The machinery of the state's death penalty system began to slow even before the Hurst decision. Last year, federal judges in the U.S. District Court for the Middle District of Florida in Tampa, bracing for Hurst, halted ongoing appeals in several local cases.

Those included the Pasco County case of Samuel Jason Derrick, now 48. He was convicted in the 1988 of stabbing a convenience store owner during a robbery. During his sentencing in 1991, jurors told a judge they were deadlocked — six votes for death, six for life.

A judge explained that a death sentence required a majority. They returned with a death recommendation. The vote was 7 to 5.

Derrick's attorney, Harry Brody, has argued that the split vote merited a life sentence for his client. Citing that and other issues, he has tried to negotiate a deal with prosecutors.

"As of right now, it seems like he should get a new trial," Brody said. "We'll ask for as much as we can get."

Other death row cases whose federal appeals are on hold pending Hurst include:

• Milford Byrd, now 66, who assisted two other men in strangling his wife, Debra Byrd, in Hillsborough County in 1982. In his case, the jury unanimously recommended the death penalty. Litigated for more than 30 years, Byrd's is the oldest death row case from the Tampa Bay area.

• William Deparvine, now 63, who killed Richard and Karla Van Dusen after he met the Pinellas County couple to purchase a pickup truck they were selling. A jury recommended death by a vote of 8 to 4.

• Terance Valentine, now 66, who tortured and killed his ex-wife's new husband in Tampa in 1988. Convicted twice, his most recent trial saw a jury recommend the death penalty by a vote of 10 to 2.

• Willie Crain, now 69, who kidnapped and killed 7-year-old Amanda Brown in 1998. A jury's vote for the death penalty was unanimous.

• Ray Johnston, now 61, who beat and strangled two women in Hillsborough County in 1997. A jury was unanimous in recommending death in one case; in the other, a second jury voted for death 11 to 1.

All those cases appear poised to raise the issue.
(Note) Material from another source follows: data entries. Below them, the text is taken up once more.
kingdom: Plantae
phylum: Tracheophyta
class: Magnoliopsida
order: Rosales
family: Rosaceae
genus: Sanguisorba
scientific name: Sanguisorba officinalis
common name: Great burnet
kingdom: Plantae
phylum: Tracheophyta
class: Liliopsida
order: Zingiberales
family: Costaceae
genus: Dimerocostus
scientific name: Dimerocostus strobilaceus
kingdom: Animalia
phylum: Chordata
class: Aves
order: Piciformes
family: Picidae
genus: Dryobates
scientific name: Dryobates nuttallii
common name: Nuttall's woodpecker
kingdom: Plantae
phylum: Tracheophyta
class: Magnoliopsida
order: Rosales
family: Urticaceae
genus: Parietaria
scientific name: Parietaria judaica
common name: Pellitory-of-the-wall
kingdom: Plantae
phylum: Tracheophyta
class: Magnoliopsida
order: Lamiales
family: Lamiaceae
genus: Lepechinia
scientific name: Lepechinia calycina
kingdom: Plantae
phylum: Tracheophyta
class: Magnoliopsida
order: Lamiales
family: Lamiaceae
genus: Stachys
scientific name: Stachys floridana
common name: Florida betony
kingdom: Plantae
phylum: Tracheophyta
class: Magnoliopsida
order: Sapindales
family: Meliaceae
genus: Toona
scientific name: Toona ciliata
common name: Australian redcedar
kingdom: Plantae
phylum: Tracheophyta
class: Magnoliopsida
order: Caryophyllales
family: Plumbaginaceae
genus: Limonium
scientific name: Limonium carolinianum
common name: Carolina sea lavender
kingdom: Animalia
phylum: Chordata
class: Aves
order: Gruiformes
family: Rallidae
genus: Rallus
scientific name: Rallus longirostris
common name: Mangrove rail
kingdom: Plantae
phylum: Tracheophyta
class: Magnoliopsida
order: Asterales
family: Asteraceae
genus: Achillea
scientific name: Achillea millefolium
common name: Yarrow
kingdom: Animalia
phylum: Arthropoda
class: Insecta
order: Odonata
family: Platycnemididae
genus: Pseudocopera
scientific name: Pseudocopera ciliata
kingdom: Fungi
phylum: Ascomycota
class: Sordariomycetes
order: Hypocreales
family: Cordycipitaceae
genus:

None of those inmates is on the Florida Supreme Court's list of 140 inmates who have exhausted their state and federal appeals and are now eligible for a death warrant.

"You sort of had a feeling this was going to happen when the court took a case that has a 7 to 5 jury vote," said Charles Rose, a professor at Stetson University College of Law.

"I think every single one of them will be appealed, because death is different."